Business partnerships often bring diverse talents together, but they can also create as many problems as they solve. Sitting down with your partners and identifying the best ways for each of you to contribute can help you maximize your expertise, management, contacts and investment potential.

Review Partnership Legalities

Before you begin deciding which partner will perform what tasks, review your legal papers to determine whether anyone is limited in what he can do or prohibited from performing certain tasks. If necessary, review what your partnership allows each person to legally do.

•A general partnership provides all partners with the most say in how the business operates but opens each to the greatest amount of legal liability.

•A limited partnership requires one partner to act as the primary partner and accept more legal liability than the other partners.

•A limited liability partnership doesn’t require a main partner and protects partners’ personal assets.

•A silent partner doesn’t participate in management decisions in exchange for little or no liability.
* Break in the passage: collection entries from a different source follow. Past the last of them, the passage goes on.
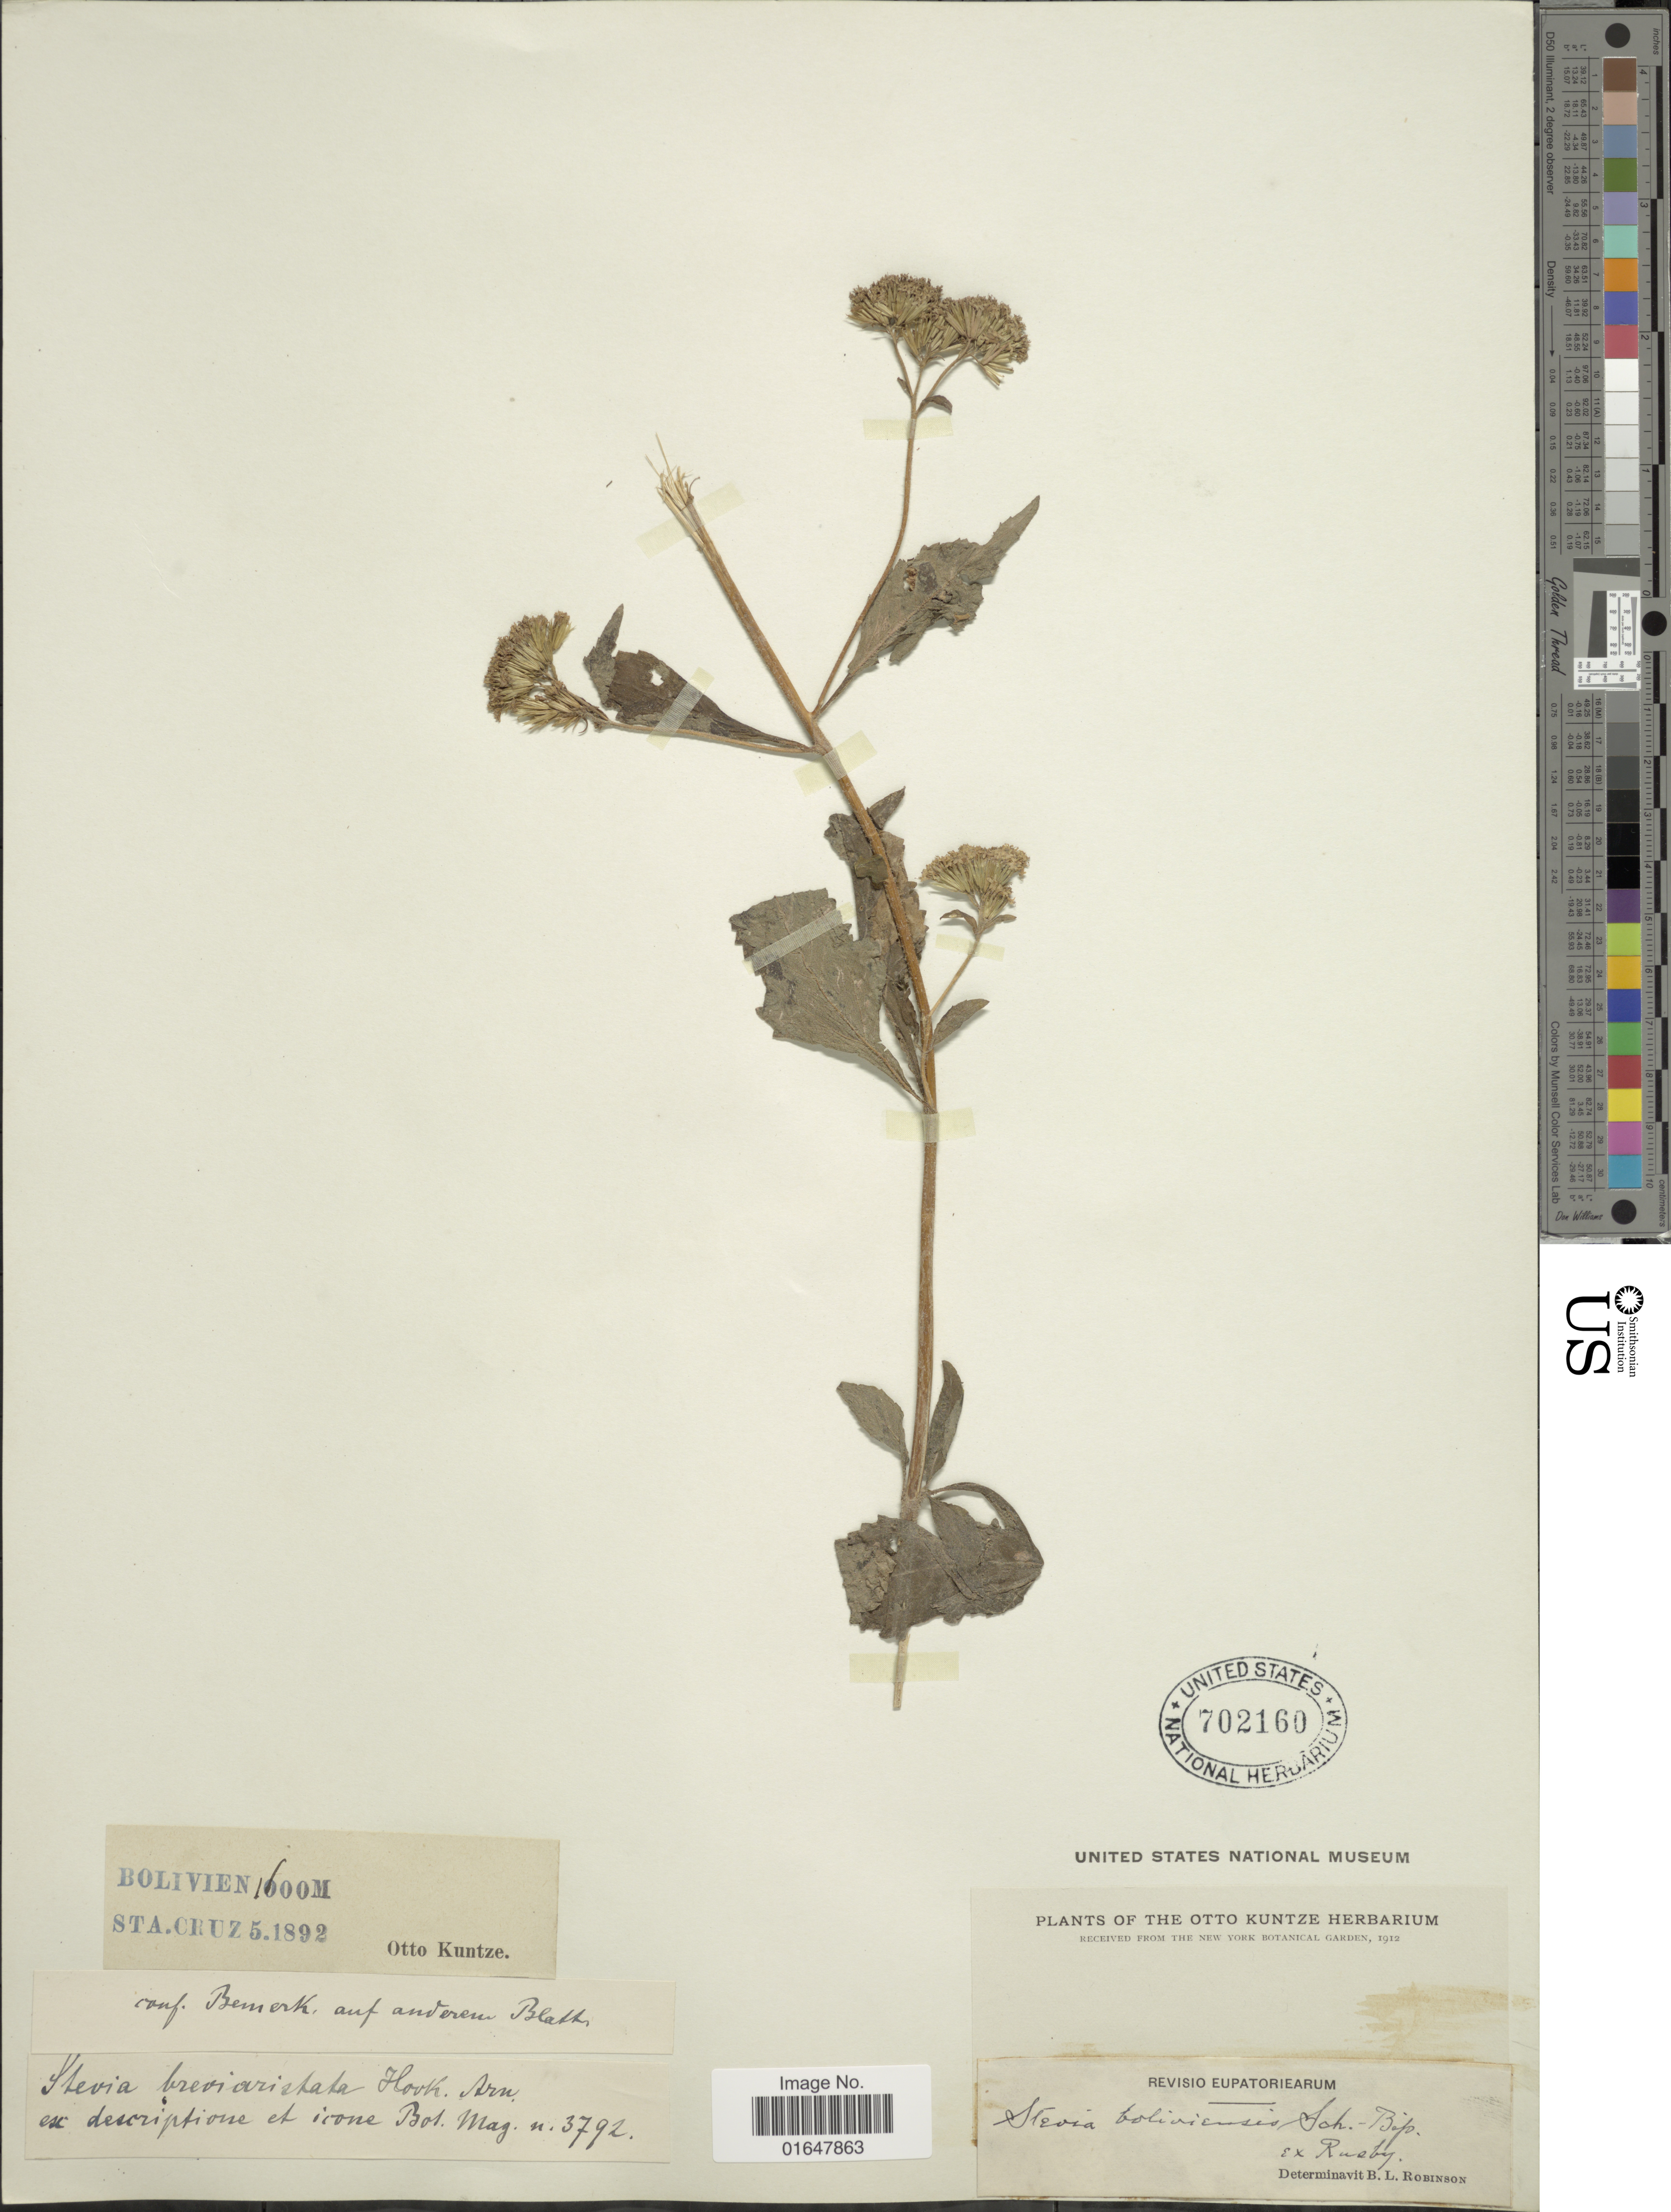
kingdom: Plantae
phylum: Tracheophyta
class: Magnoliopsida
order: Asterales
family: Asteraceae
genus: Stevia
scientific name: Stevia boliviensis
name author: Sch. Bip. ex Rusby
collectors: C.E.O. Kuntze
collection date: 1892-05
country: Bolivia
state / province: Santa Cruz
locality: Sta. Cruz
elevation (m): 1100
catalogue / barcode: US 702160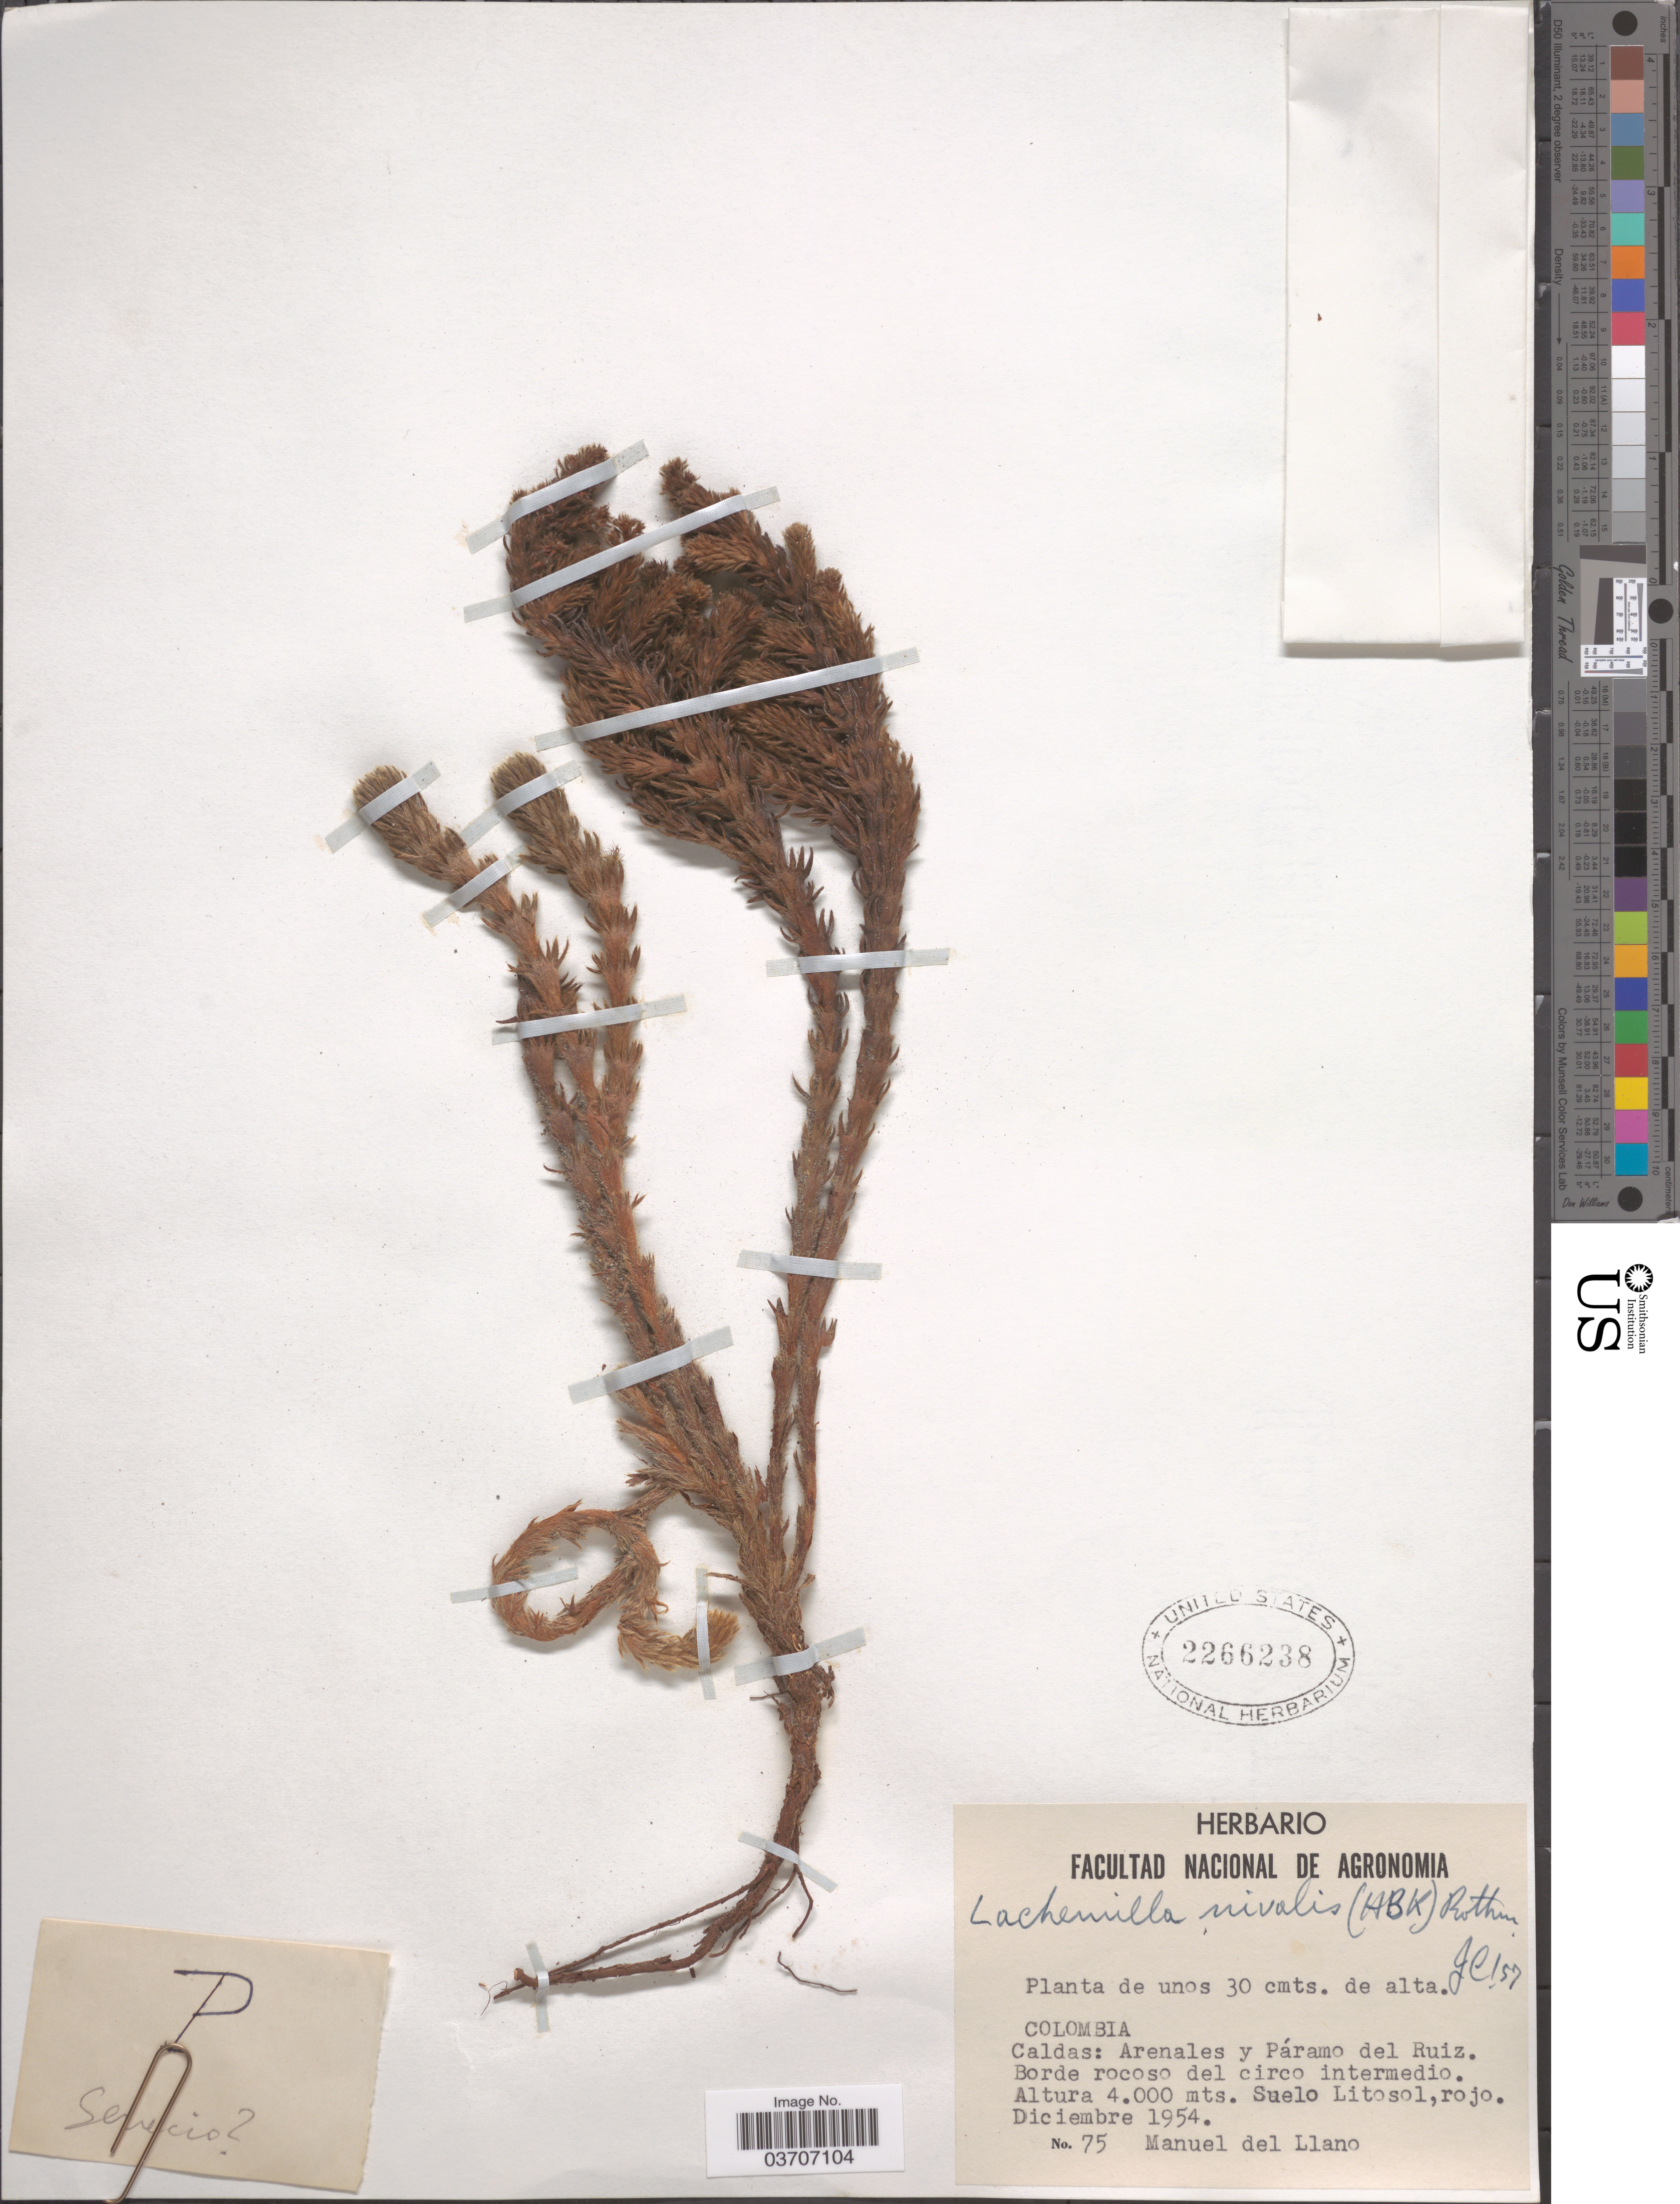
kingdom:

Write a List of the Business’s Management Needs

Once you know how each partner is allowed to participate, write down your management needs. The best way to do this might be by functional area, such as:

  • General management
  • Finance
  • Production
  • Distributions
  • Marketing
  • Sales
  • Human resources
  • Legal compliance

Write the Core Competencies Needed

After you have decided what your management needs are, write job descriptions for each. List not only what the person responsible for the job must do but also the skills, abilities, experience, training, education and competencies the person doing the work will need to do the work effectively.

Discuss Who Has What Skills

Now that you know exactly what needs to be done at your business, how it should be done and the skills required to execute the tasks, find out which partners best match specific tasks. You might find that no one has legal knowledge, so you will need to assign one partner with the responsibility for hiring and managing an attorney. You might have one partner with limited marketing experience and another partner with marketing contacts. These two partners might handle your marketing duties. One of the partners might be willing to attend a business seminar or take a course at a local community college to develop the skills for handling a specific area of the business.

In some cases, you might assign different partners similar work but assign the work based on how individual partners relate to the vendors, suppliers, lenders and other stakeholders the company will have to work with, suggests Haralee Weintraub, co-owner and co-partner of Haralee Sleepwear.

Assign Tasks

After you’ve discussed who has the qualifications to manage specific areas of the business and important tasks, assign all of the roles and responsibilities. Include any limits you want placed on each partner’s authority. For example, you might limit the partner handling your marketing to a fixed budget and require approval of the majority of partners to increase marketing spending.

Put Everything in Writing

Putting roles and responsibilities in writing is not a sign of mistrust. While getting things on paper can protect each partner legally, it also helps you avoid miscommunications, advises the Ignition Consulting Group, which counsels professional services firms. Putting things in writing can help you avoid:

  • Duplicating efforts
  • Forgetting to assign important tasks
  • Not specifying how work should be done
  • Not setting deadlines
  • Not limiting spending authority
  • Subordinates having two bosses

Have each partner sign a document that details the work she's expected to do -- a job description, in other words -- and give each partner a copy of each of these documents.

Hold Regular Meetings

Don’t allow each partner to operate in a vacuum, recommends Entrepreneur magazine contributor Paula Andruss. Meet in person or use conference calls or video conferencing if partners are in different locations to keep each partner up to date about what the others are doing. This not only keeps partners informed about their overall business, but it also allows them to see how their work is affecting their partners.